Each RDA file is loaded as a model and can be analyzed using base R or specific MCMCglmm functions. The important part of the object is model$VCV where we take the first 3 columns each with 1000 rows representing a 1,000 saved MCMC samples:

Column 1:additive variance
Column 2:maternal genetic variance
Column 3:residual (or environmental) variance

scenario_3_data.zip

This zip files contains 24 rds files (6 pedigrees x 2 tested additive genetic values x 2 additive covariance values) for Scenario 3 outlined in the published paper corresponding to a bivariate phenotype (two correlated simulated traits) simulation with additive and environmental variances components and positive genetic correlation.
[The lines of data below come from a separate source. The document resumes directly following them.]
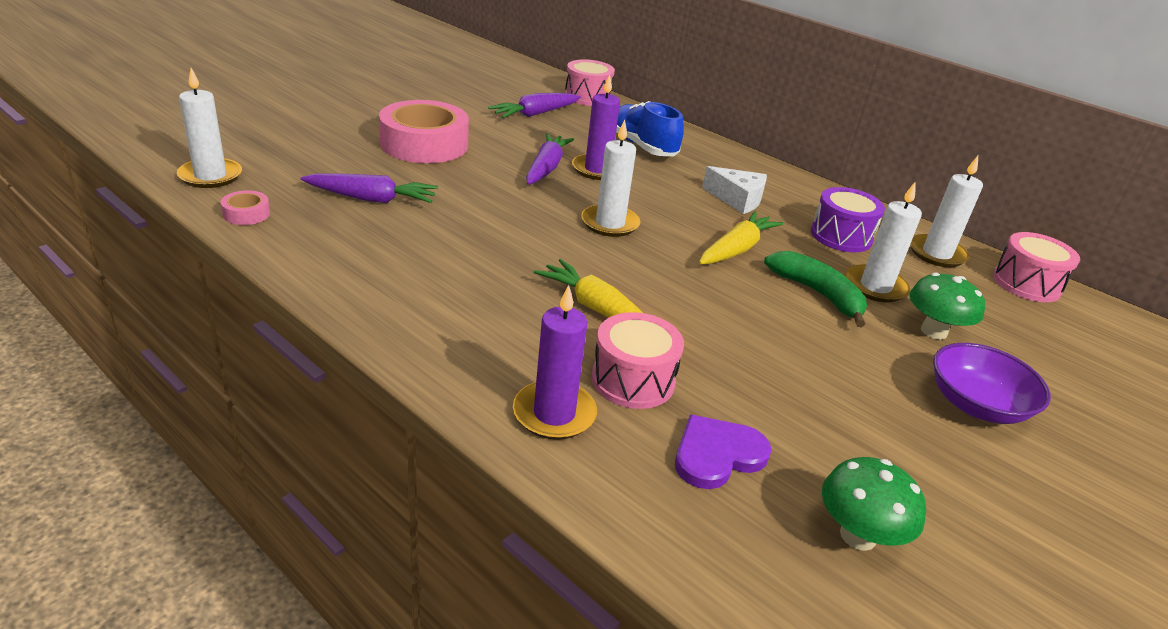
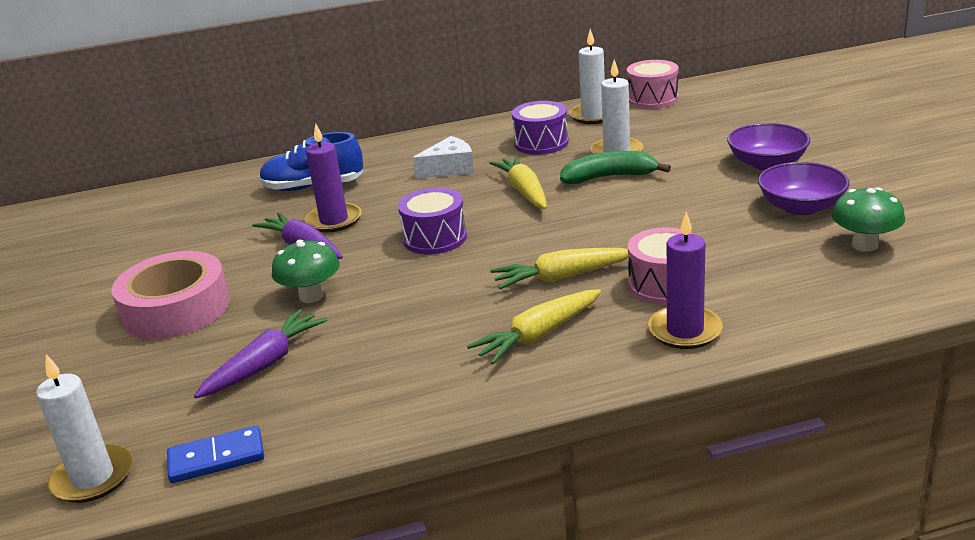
camera: 50 degrees left, 5 degrees down
(246, 214) = (216, 458): pink tape -> blue domino
(488, 320) = (538, 336): none -> yellow carrot
(535, 114) = (182, 227): purple carrot -> none
(587, 97) = (179, 189): pink drum -> none
(610, 223) = (435, 238): white candle -> purple drum
(717, 454) = (766, 273): purple heart -> none
(898, 456) = (801, 207): none -> purple bowl
(933, 331) = (683, 150): green mushroom -> green mushroom (311, 296)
Each RDS file should contain 3 columns, each column is the 1,000 saved MCMC samples from a single phenotype simulation + MCMCglmm run:

Column 1:additive variance of trait 1
Column 2:additive covariance between traits 1 and 2
Column 3:additive variance of trait 2

Key Information Sources

Pedigree data is based on genealogical data which is currently private and only accessible by request to the BALSAC project.

Sharing/Access information

Links to other publicly accessible locations of the data:

Partly accessible through BALSAC genealogical project (https://balsac.uqac.ca/en/)

Code/Software

R is required to run pedigree, bayestest, genlib; the script was created using version 3.6.3.
Annotations are provided throughout the script through 1) library loading, 2) dataset loading and cleaning, 3) analyses, and 4) figure creation.